Could you please advice on reliable agents in Delhi/Noida area for Immigration to Canada?
Also, how genuine and effective are the services of ISA Global, headquartered in Noida ?

Thanks.


----------



## colchar (Oct 25, 2011)

Misha05 said:


> Could you please advice on reliable agents in Delhi/Noida area for Immigration to Canada?


Why pay for something that you can do yourself?




> Also, how genuine and effective are the services of ISA Global, headquartered in Noida ?



Why not try Googling the info?


----------



## JT9688 (Jan 19, 2016)

Very few immigration counsel have agents in India. Agents are not allowed to provide any immigration advice. All they are legally able to do are suppose to give you the name of counsel.

I suggest you look at ICCRC website and find someone there. If they are listed on this website they are legitimate immigration consultants and can legally work on your file.

Regards

JT9688


----------



## snb (Nov 8, 2015)

Misha05 said:


> Hello,
> 
> Could you please advice on reliable agents in Delhi/Noida area for Immigration to Canada?
> Also, how genuine and effective are the services of ISA Global, headquartered in Noida ?
> ...


Please avoid agents! My personal experience was quite bad. Most of the agents don't know how things work. Finally you end up doing everything on your own.

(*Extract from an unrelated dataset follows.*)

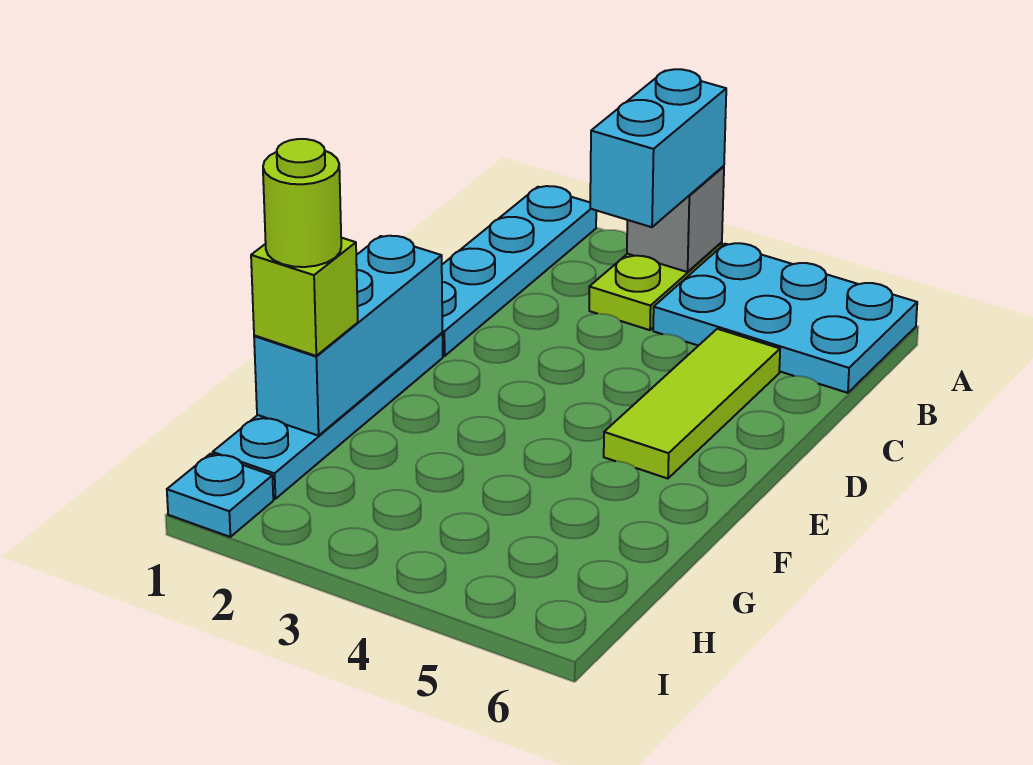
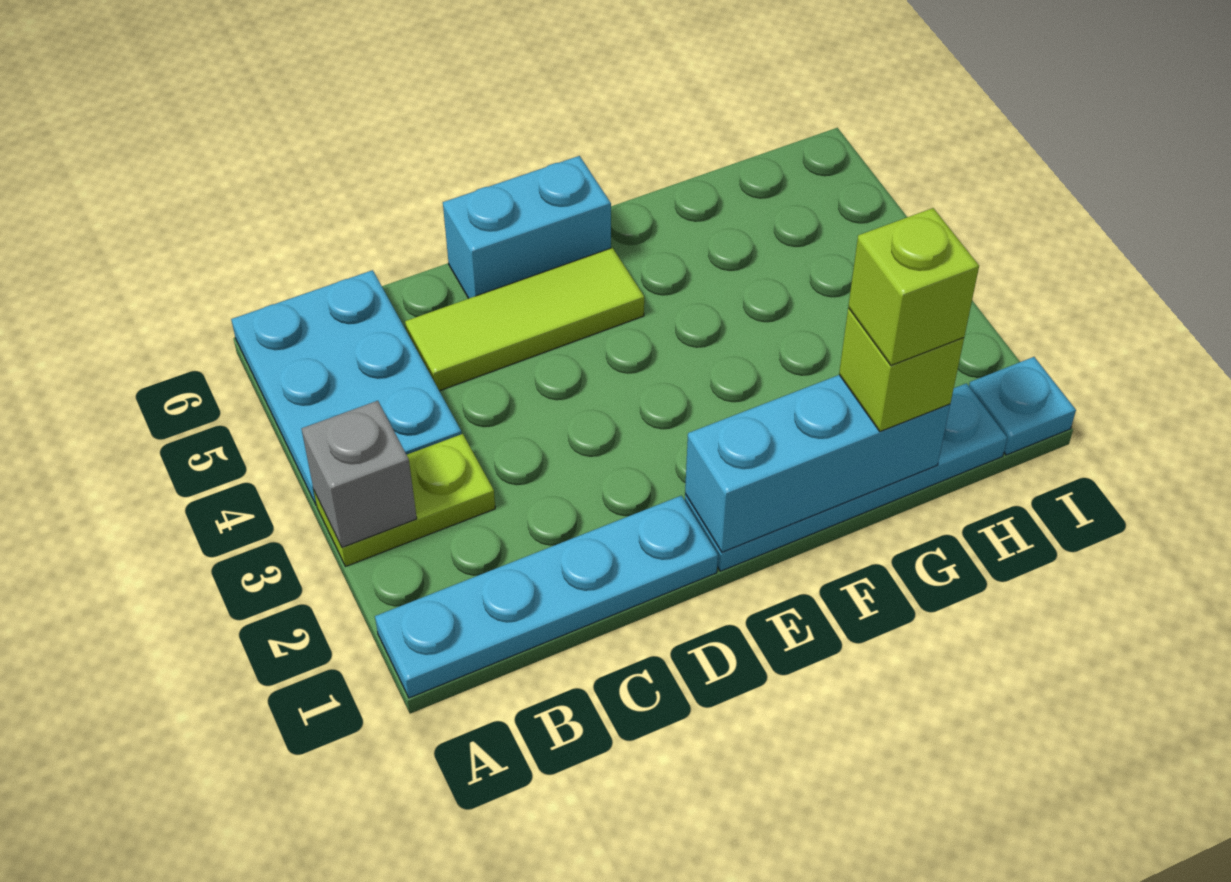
cyan 1x2 brick [590,69,726,227] -> cyan 1x2 brick moved to [443,156,611,299]
lime 1x1 round brick [263,139,341,267] -> lime 1x1 brick [848,208,979,365]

After interacting with them few times with my agents I stopped taking their suggestions and did everything on my own. All they do is send some links which are already available online. This forum is many times better than any agent. If you can spend a few minutes here on this forum everyday , you don't need agents that is my experience !


----------



## JT9688 (Jan 19, 2016)

snb said:


> Please avoid agents! My personal experience was quite bad. Most of the agents don't know how things work. Finally you end up doing everything on your own.
> 
> After interacting with them few times with my agents I stopped taking their suggestions and did everything on my own. All they do is send some links which are already available online. This forum is many times better than any agent. If you can spend a few minutes here on this forum everyday , you don't need agents that is my experience !

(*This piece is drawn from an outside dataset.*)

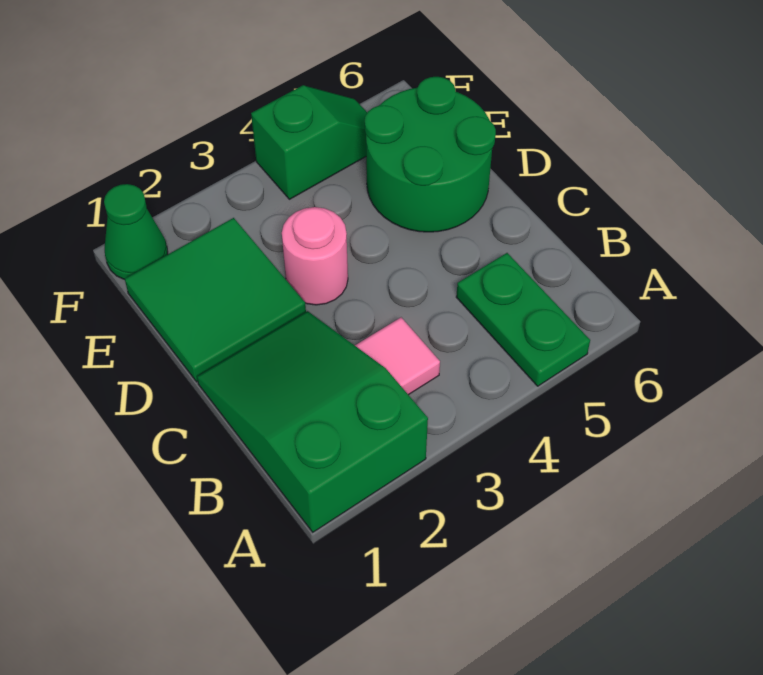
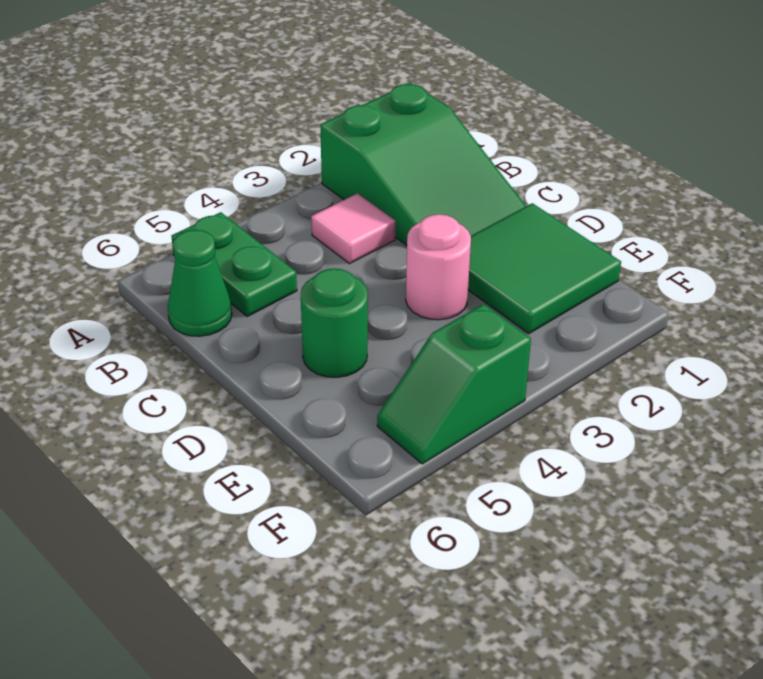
green 2x2 round brick [365,77,496,232] -> green 1x1 round brick [301,268,368,377]
green 1x1 cone [104,184,168,280] -> green 1x1 cone moved to [168,230,232,336]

That is correct, Agents are not the authorized representatives. Besides the only people legally allowed to be paid doing Canadian immigration law are ICCRC licensed representatives and Canadian lawyers who are members of the Canadian Bar Association as well as MICC representatives. 

As indicated above, they must be listed on ICCRC or the Canadian Bar Association and be Canadian PRs or citizens. If not, then they are not legally allowed to do any work for you.

Yes you can do things yourself but I will say that if you do things wrong you will end up paying twice as much to get things fixed. 

If you are paying so much money to move to Canada, is the professional fee you pay your representative going to mean that much more to you.


----------